Published on August 29th, 2014 | by Jess Polak1
The Legend of Zelda: The Minish Cap Review
Throughout my childhood, the rare occasions I had the chance to play a Zelda game was whenever I could manage to convince my friends to let me have a go on their GameBoys; it seems I didn’t understand the concept of saving money and my parents didn’t understand the concept of video games. In fact, the first Zelda game I personally owned was Phantom Hourglass which came along a good deal after my introductory furrows into the land of Hyrule. Being older and ever so slightly better at saving rupees, I can now indulge in my dormant childhood dream of completing all of the games in the series, beginning with The Minish Cap for Game Boy Advance.
The story follows Link who must save Hyrule from the evil sorcerer Vaati with the help of a living green cap named Ezlo and a race of miniature creatures called the Minish. Link was chosen to be the young hero since the Minish can only be seen by children (seriously, where is the parental guidance?). There are a series of cut-scenes throughout the game that add to the back-story by explaining the creation of the Four Sword and the villain Vaati’s history, both of which are key elements later on in the video game series.
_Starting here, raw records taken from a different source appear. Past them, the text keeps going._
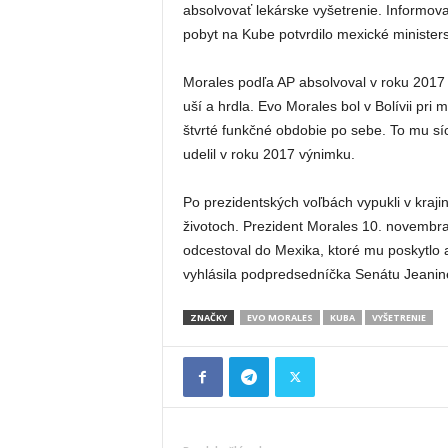
absolvovať lekárske vyšetrenie. Informov
pobyt na Kube potvrdilo mexické minister
Morales podľa AP absolvoval v roku 2017 n
uší a hrdla. Evo Morales bol v Bolívii pri
štvrté funkčné obdobie po sebe. To mu sí
udelil v roku 2017 výnimku.
Po prezidentských voľbách vypukli v krajine
životoch. Prezident Morales 10. novembra
odcestoval do Mexika, ktoré mu poskytlo 
vyhlásila podpredsedníčka Senátu Jeani
ZNAČKY
EVO MORALES
KUBA
VYŠETRENIE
Also, the soundtrack incorporated music that any person who has played Zelda in the past would recognise and the Triforce motif can be seen throughout the kingdom of Hyrule.
The game includes a lot of the standard components found in the Zelda series such as collecting heart containers, acquiring a vast amount of weapons, completing puzzles and chopping down grass to find rupees. On the whole, the puzzles aren’t too difficult but they definitely kept me entertained and the fact that you could be miniaturized was a creative (and welcome) addition to the game play. The Minish Cap also introduced the use of kinstones fragments which, when matched together, would unlock treasure chests and secret areas while the golden pieces were needed to advance the story. One of my favourite parts of the entire game would have to be a mini-game where you had to catch cuccos in exchange for rupees; it was repetitive and it took me quite a while to complete, but boy was I determined.
The Minish Cap is a good choice of game for all long-term Legend of Zelda fans as well as any action-adventure enthusiast. It holds everything I love about the series including an incredible soundtrack and some entertaining side-quests (come at me cuccos). If you haven’t played The Minish Cap, I definitely recommend getting your hands on a copy since it doesn’t even take that long to complete and you can never go wrong with a Zelda game. Never.